The authors have set out to introduce the theory and implementation of discrete event simulations. To achieve this successfully, they say, a text should provide a theoretical basis for the simulation methodology, together with sufficient details of an implementation language. These should be exemplified together in case studies. On the whole, Karian and Dudewicz have been successful in their quest.
The text begins with an overview of computer simulation that attempts to place discrete event simulation in a wider context. The first chapter focuses on the single-server queue. Some aspects of the discussion, such as queue representation and sorting techniques, might seem superfluous in a text unconcerned with the implementation of simulation languages. This material reflects the somewhat low-level nature of GPSS, the language used throughout the book. GPSS is introduced in the second chapter.
The design and testing of a basic generator of uniformly distributed pseudorandom numbers is treated in depth in chapter 3. The succeeding chapter deals with the generation of random variables from a range of distributions commonly used in discrete event simulation. These chapters contain some sound advice, linked to information that should be understood by all discrete event simulationists. An important omission from these chapters is the consideration of the selection or automatic generation of random number generator seeds that ensure well-separated streams. If this is ignored, then the simulation results could be useless, however carefully the generators themselves have been selected.
GPSS is treated in successively greater depth in chapters 5 and 7. Each chapter has a number of examples, which illustrate most of the features described. Sandwiched between this treatment of the language is an important overview of the statistical design and analysis of simulations. Many texts discuss how to implement simulations, but unlike this one, few address the design of the simulations, so that the reader can determine the simulation time required to achieve the goal of the study. A few more worked examples might have been useful for the reader to whom statistics is not second nature. The book concludes with an extensive case study that brings into play a lot of the material introduced earlier.
The book comes with a disk (for DOS machines) that contains GPSS/PC, a limited version of GPSS for educational use. The examples illustrated in the text, or simplifications thereof, are included on the disk.

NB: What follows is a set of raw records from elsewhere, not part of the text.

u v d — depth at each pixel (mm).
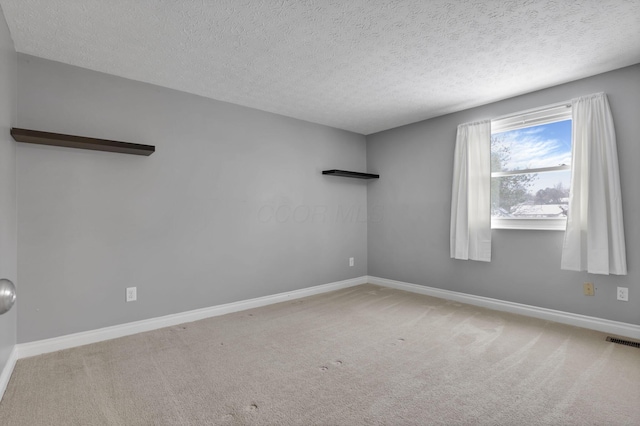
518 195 3453
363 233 4961
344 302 3916
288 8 1954
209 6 1931
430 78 2986
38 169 2502
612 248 2744
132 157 2943
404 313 3459
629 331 2717
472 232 3684
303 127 4250
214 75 2902
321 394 1911
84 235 2697
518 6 1946
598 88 2885
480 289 3717
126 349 2562
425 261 4266
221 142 3510
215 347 2596
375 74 2906
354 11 1991
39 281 2498
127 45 2379
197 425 1638
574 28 2180
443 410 1747
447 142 4023
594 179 2820
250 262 3727
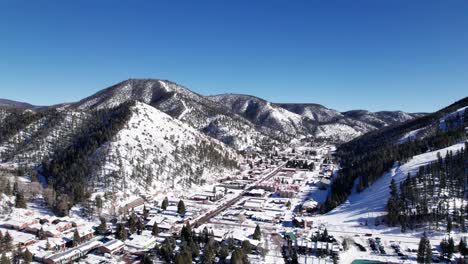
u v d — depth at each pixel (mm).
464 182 168375
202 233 139750
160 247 128625
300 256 128625
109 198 187375
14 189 181500
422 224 150125
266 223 171500
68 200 178750
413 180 176250
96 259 123812
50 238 136000
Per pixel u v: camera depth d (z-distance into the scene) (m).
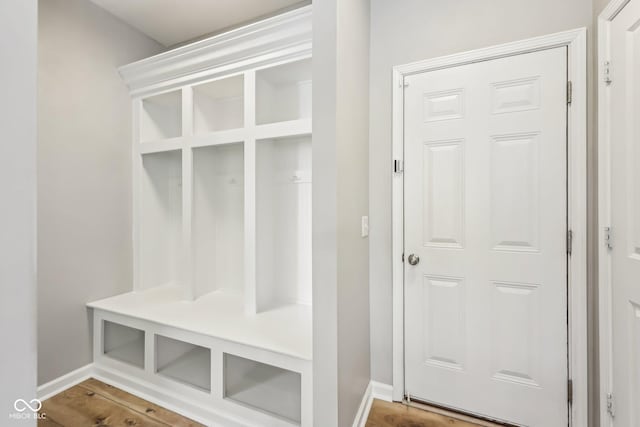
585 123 1.37
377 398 1.78
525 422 1.49
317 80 1.25
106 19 2.15
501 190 1.52
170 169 2.61
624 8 1.15
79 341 2.00
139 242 2.36
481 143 1.55
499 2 1.51
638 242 1.09
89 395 1.85
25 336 0.34
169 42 2.55
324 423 1.25
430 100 1.65
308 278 2.11
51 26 1.85
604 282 1.27
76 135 1.99
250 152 1.92
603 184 1.27
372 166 1.79
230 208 2.40
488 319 1.56
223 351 1.58
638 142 1.09
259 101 2.00
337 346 1.24
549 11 1.43
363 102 1.65
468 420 1.58
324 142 1.25
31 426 0.35
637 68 1.09
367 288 1.75
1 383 0.33
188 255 2.17
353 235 1.47
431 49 1.65
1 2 0.33
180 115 2.61
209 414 1.61
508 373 1.52
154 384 1.81
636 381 1.10
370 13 1.79
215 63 1.98
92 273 2.09
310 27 1.68
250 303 1.92
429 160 1.66
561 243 1.42
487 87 1.54
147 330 1.83
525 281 1.48
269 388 1.70
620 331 1.18
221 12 2.16
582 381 1.37
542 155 1.44
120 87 2.27
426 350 1.68
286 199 2.17
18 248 0.34
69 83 1.95
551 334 1.44
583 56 1.36
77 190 2.00
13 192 0.34
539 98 1.44
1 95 0.33
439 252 1.65
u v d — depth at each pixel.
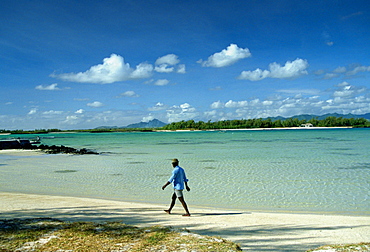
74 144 76.62
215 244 6.88
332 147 49.22
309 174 21.14
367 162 28.05
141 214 10.91
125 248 6.68
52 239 7.23
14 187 17.56
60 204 12.50
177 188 10.68
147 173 23.27
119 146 64.44
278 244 7.52
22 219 9.30
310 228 9.04
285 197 14.21
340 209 11.95
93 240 7.19
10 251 6.46
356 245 6.95
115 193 15.72
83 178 20.97
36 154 45.03
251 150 45.25
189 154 40.19
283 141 73.31
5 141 57.78
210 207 12.39
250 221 9.90
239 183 17.97
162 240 7.18
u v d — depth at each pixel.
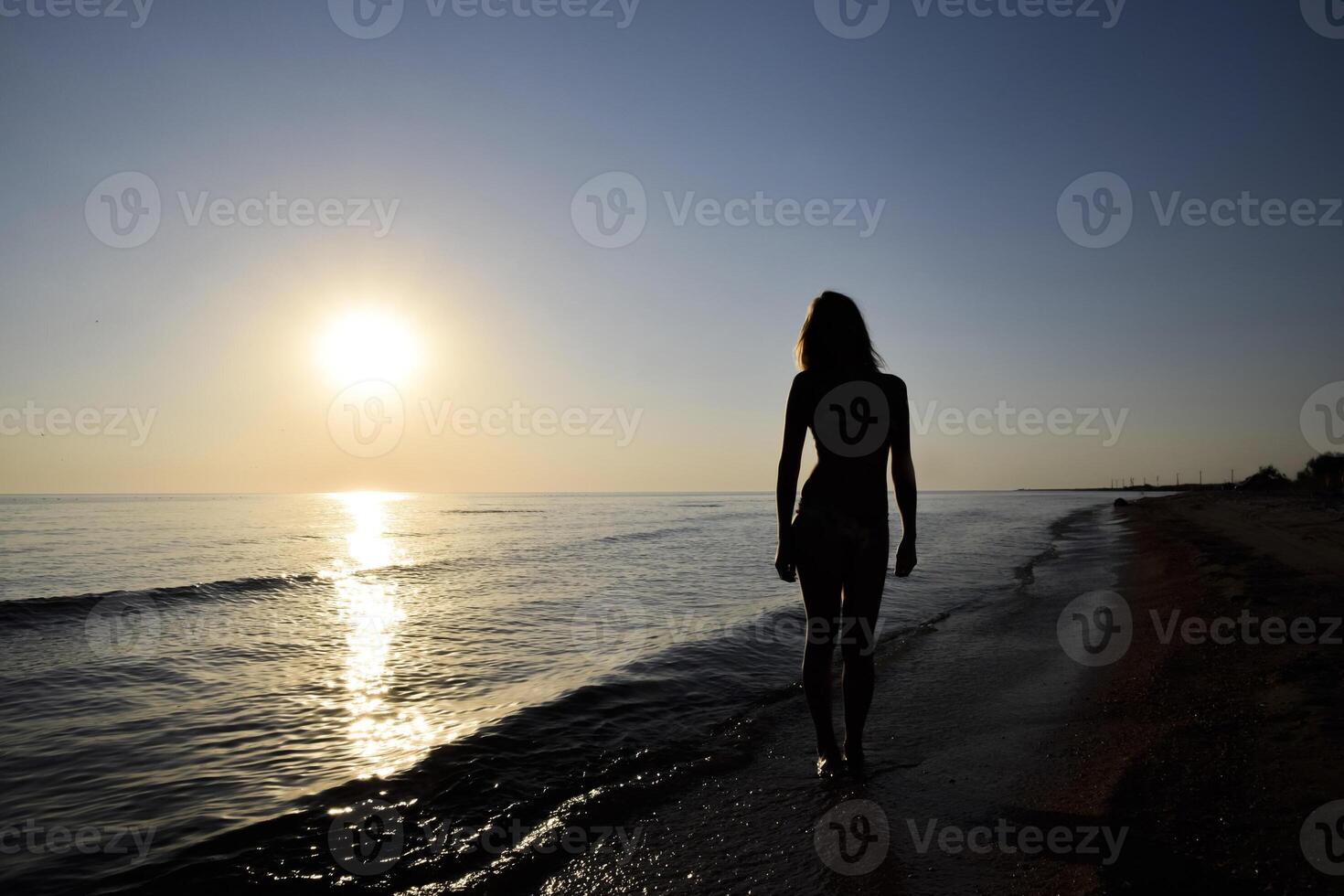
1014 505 57.09
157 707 4.42
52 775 3.28
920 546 15.42
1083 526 23.86
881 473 2.79
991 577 9.67
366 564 13.87
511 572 12.09
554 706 4.03
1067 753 2.97
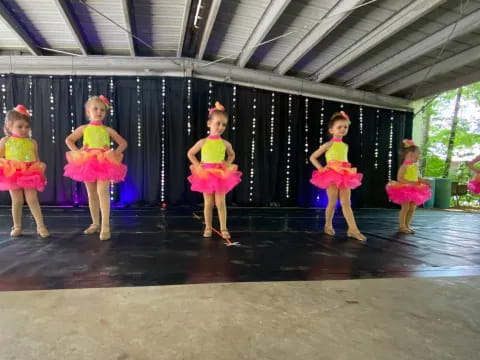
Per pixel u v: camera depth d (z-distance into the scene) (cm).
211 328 92
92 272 150
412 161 311
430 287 134
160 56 480
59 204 453
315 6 350
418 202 301
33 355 77
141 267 161
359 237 262
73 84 454
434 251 221
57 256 180
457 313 108
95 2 343
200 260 178
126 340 84
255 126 522
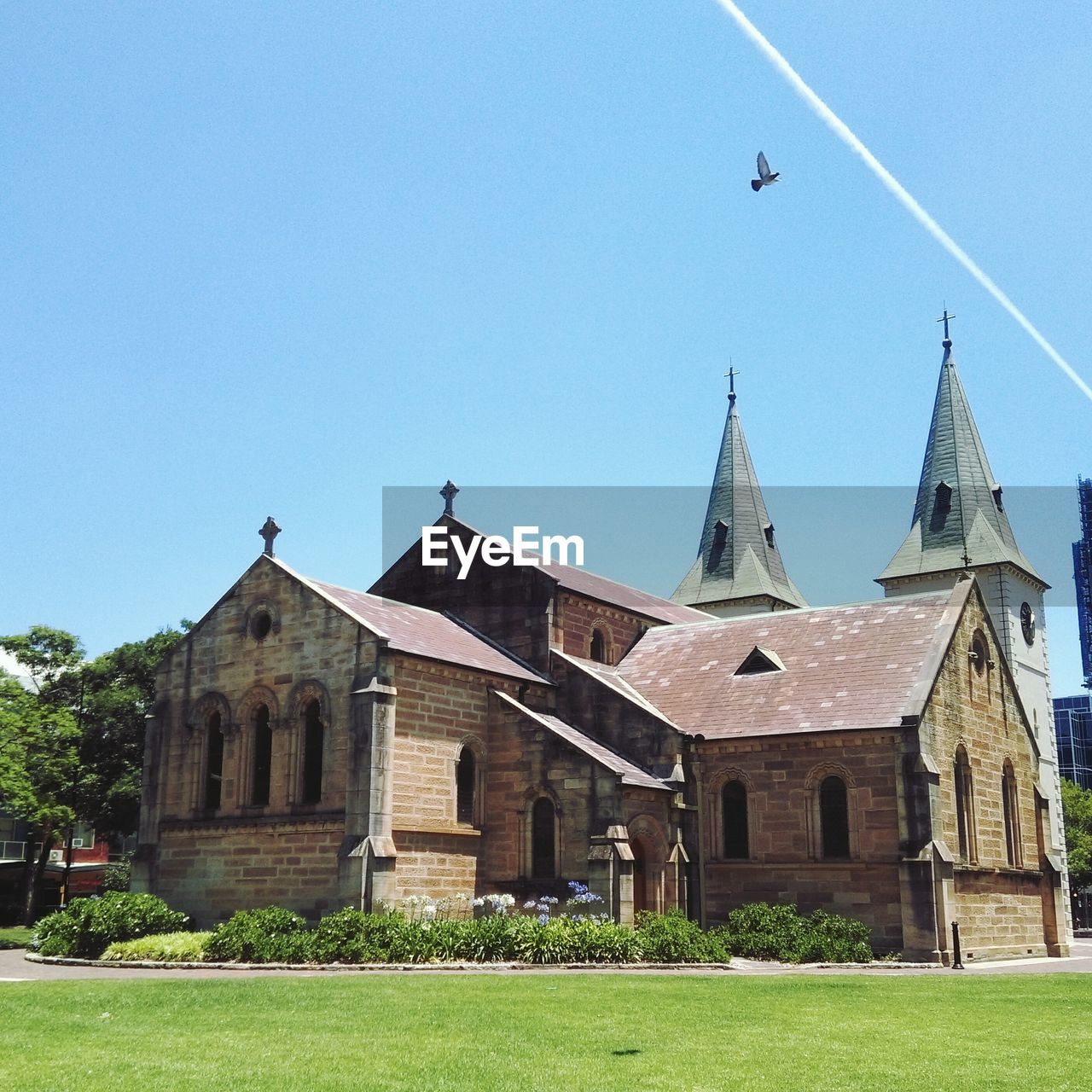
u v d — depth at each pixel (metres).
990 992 24.31
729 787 38.56
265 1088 13.89
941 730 37.03
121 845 84.38
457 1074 14.73
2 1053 16.08
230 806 37.75
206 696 39.31
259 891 36.16
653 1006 20.94
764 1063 15.73
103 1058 15.70
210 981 24.19
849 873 35.41
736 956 33.66
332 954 28.66
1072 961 38.09
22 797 49.91
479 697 38.50
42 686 64.38
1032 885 41.81
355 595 40.78
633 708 39.88
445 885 35.81
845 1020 19.83
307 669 36.84
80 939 32.28
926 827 34.28
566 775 36.38
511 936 29.02
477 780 37.78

Before concluding, I must add my own caveat, implied earlier, that some other software tools for discrete event simulation are much easier, and consequently safer, to use than GPSS. Having said that, GPSS is more widely available than many alternatives. For those who wish to learn how to design discrete event simulations and implement them in GPSS, this book is a good resource. The book could be used in upper-division undergraduate or graduate classes, or by individuals, both professional and amateur. For the reader not committed to GPSS, much of the text will be superfluous.